#### Source text

# Why does Tv stop at 30 seconds



## Hector1970 (May 15, 2017)

Hi All,
It's always been a matter of curiosity and frustration that Tv only goes to 30 sec. For a longer exposure you need to go to bulb for which you really need a trigger or keep your finger pressed. Why don't Canon allow Tv to go up in steps of 10 secs to whatever value you want. In the age of darker neutral density filters wouldn't it make sense to alter the available values.


----------



## Mikehit (May 15, 2017)

My guess it is a hangover from film days, when film suffered from something called reciprocity failure (at low light levels you had to increase exposure time by more than twice when closing the aperture by one stop) and IIRC 30 seconds is where this became really obvious on a lot of emulsions.


----------



## Ray-uk (May 15, 2017)

What Mikehit has said does make a lot of sense.
There is also the problem of power consumption, to perform a long exposure the processor has to perform a timing loop where it continually cycles until the chosen time is reached. This consumes additional battery power and generates more heat from both the battery and the processor, the last thing you need for a long exposure is for the sensor to get hot because that increases noise in the photo.
It is much more efficient to let the user do the timing externally, in any case how often does the average user need long exposures.


----------



## LDS (May 15, 2017)

A few cameras allowed more than 30", anyway:

1) Most cameras run out of space on dials 
2) Very few camera meters can meter at that shutter speed, even with very fast lenses wide open
3) Longer exposure are not an issue to be handled using B (or T, where available) and a wristwatch or other clock.
4) Very few people usually need longer shutter speeds (many cameras in the past had the lower limit at 1", or even less, especially those without electromagnetic shutters), and those needing them are good customers for specific add-ons for some $$$$$


----------



## mbiedermann (May 15, 2017)

I'm with Hector on this one... I understand the impact that a, say, 10-minute Tv may have on batteries, but it's a cost I am willing to put up with to have the extra creativity. Plus Canon would sell more batteries 

Regarding LDS's point that cameras run out of space on dials, I think that within a camera generation or two, most of the exotic settings (like a Tv greater than 30 sec) will be set using a touchscreen rather than by dials.

Regarding camera meters not being able to meter at that shutter speed, if external, handheld meters can, then so should cameras. 

Extending the Tv would also be a way for Canon to differentiate itself from the competition. Personally, I would use the convenience of an extended Tv (beyond 30 sec) without resorting to Bulb mode far more often than I would a Tv of, say, 1/8000 of a second.

~Cheers


----------



## Hector1970 (May 15, 2017)

Thanks for the replies.
I could see how it comes from film days.
Neutral Density filters are flying off the shelves. 
I think too people are more likely these days to be doing a 60s exposure as opposed to 1/5000 sec.
I could understand that the metering may not be accurate but it could be. Usually a stopper comes with an exposure calculator. It doesn't have to be very accurate. Usually I'm in manual mode and guessing the time. I would have guessed it was an easy option to add with very little downside. It would appear an out of date restriction for modern photography.

########

## What the task asks
Please continue the forum thread above about why Tv stops at 30 seconds, picking up right after its last post.

#### Given material

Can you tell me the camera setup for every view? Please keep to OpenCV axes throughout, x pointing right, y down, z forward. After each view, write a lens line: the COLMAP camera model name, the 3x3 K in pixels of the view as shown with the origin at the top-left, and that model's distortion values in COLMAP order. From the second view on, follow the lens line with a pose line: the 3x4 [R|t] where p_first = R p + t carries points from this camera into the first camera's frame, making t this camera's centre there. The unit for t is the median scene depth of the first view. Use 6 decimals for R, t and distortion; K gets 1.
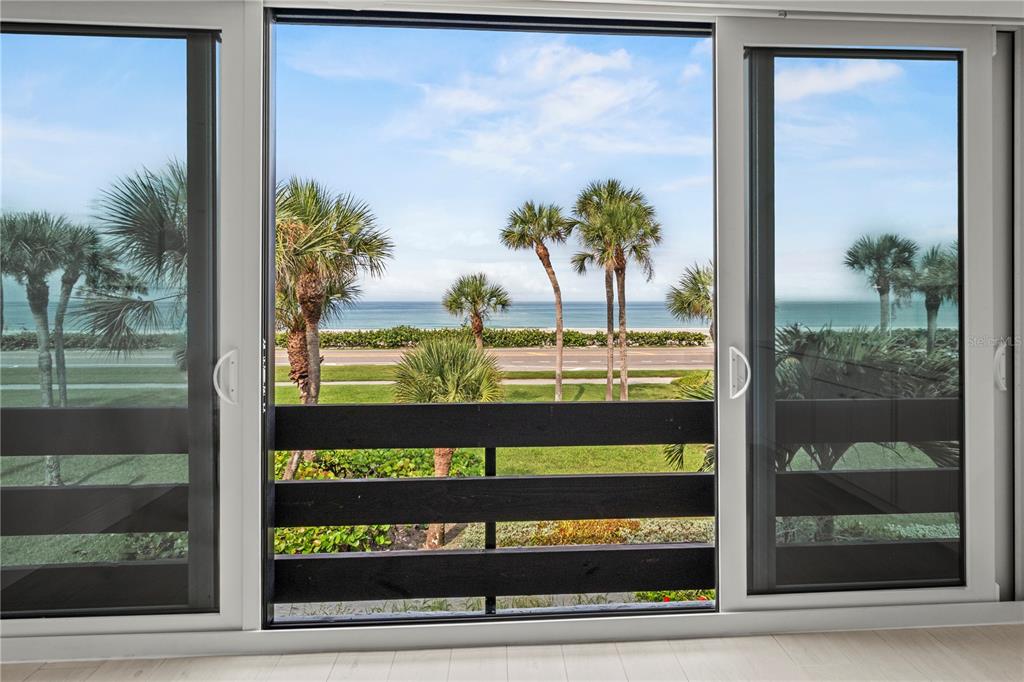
lens RADIAL K [[467.2, 0, 524.3], [0, 467.2, 309.6], [0, 0, 1]] dist [0.000976, -0.001411]
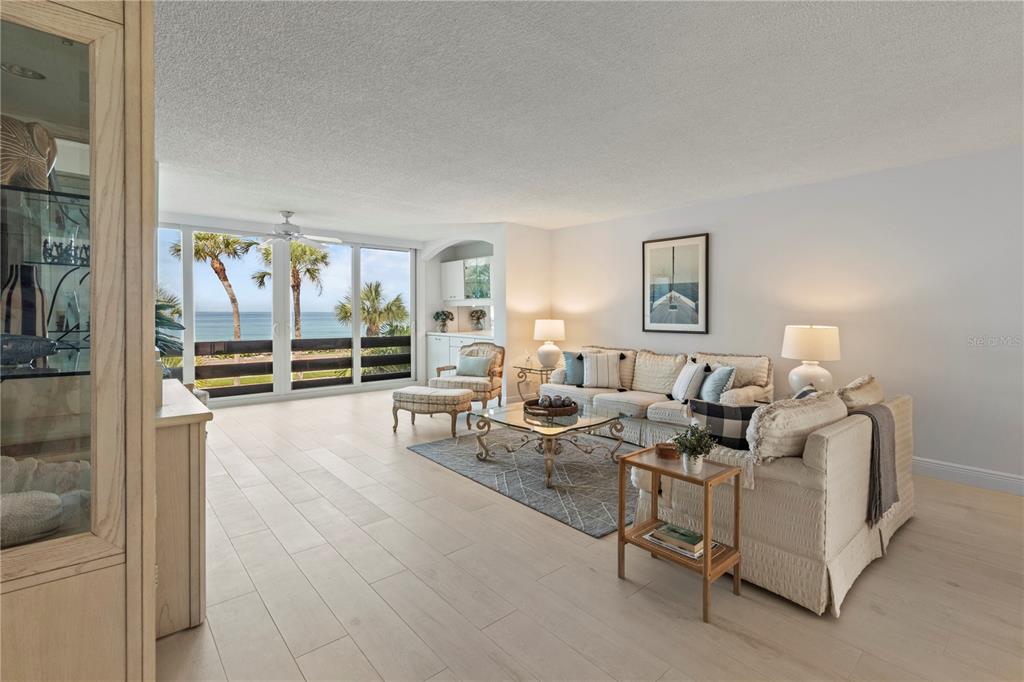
lens RADIAL K [[467.2, 0, 504.8], [0, 467.2, 312.3], [0, 0, 1]] dist [0.000976, -0.001411]
pose [[0.800081, 0.004514, 0.599875, -0.096107], [0.006472, 0.999849, -0.016155, 0.007732], [-0.599857, 0.016808, 0.799931, -0.330697]]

########

## Exercise response
----------



## Valvebounce (May 15, 2017)

Hi Hector. 
It might be because there are just so many alternative ways to do it! 
Just a few options. 

Corded third party timer remote. £8.26 looks a bit like the genuine Canon TC-80 which I found for £75. 
http://www.ebay.co.uk/itm/RS-80N3-Timer-Remote-Control-Shutter-Release-For-Canon-EOS-1D-1DS-5D-50D-40D-QM-/232316203074?hash=item36171ff042:g:HQUAAOSwONBZArHi

Cordless third party timer remote. £17.90
http://www.ebay.co.uk/itm/Jintu-MC-36R-C3-Wireless-Timer-Remote-For-Canon-7D-6D-5D-Mark-II-III-50D-1D-1Ds-/171737757554?hash=item27fc5e3772:g:mpEAAOSwv0tVGO51

Or this one, a bit dearer £18.88 but does wired or wireless and is better thought out with the receiver module having a flash shoe fitting giving somewhere to keep the receiver unless you are using a flash too. 
http://www.ebay.co.uk/itm/PIXEL-TW-283-N3-LCD-Wireless-Shutter-Release-Timer-Remote-Control-for-Canon-/162089312626?hash=item25bd46a172:g:i9gAAOSw-itXwPBo

Without checking I cannot be sure, but these probably all work as a dumb shutter release even without batteries (or flat batteries) meaning you can still do a manually timed bulb exposure if necessary, plus these all do delay timer, long exposure timer, interval timer and number of shots to take too! 
Alternatively there are Apps for Android phones to connect with a cable and possibly iPhone for the few Canon cameras with wifi or Bluetooth. 
I have a couple of the wired timers (workshop and home), a wireless remote (like the second one) without the timer and a wireless timer that works with the 3rd party grip for my 7DII, it eats batteries like mad, but as it was an included item with the grip and not a deal breaker must have item I'm not that worried about it, I carry lots of spare rechargeable batteries most of the time anyway. 
Can you have too many remotes?  

Cheers, Graham. 



Hector1970 said:


> Hi All,
> It's always been a matter of curiosity and frustration that Tv only goes to 30 sec. For a longer exposure you need to go to bulb for which you really need a trigger or keep your finger pressed. Why don't Canon allow Tv to go up in steps of 10 secs to whatever value you want. In the age of darker neutral density filters wouldn't it make sense to alter the available values.


----------



## Hector1970 (May 15, 2017)

I agree that a remote is the way to go. I'm sure all future cameras will also be controlled by phone.
However today without a remote you have to go to bulb and keep the button pressed. 
Remotes get lost or forgotten. Just think it would be an easy firmware addition


----------



## neonlight (May 15, 2017)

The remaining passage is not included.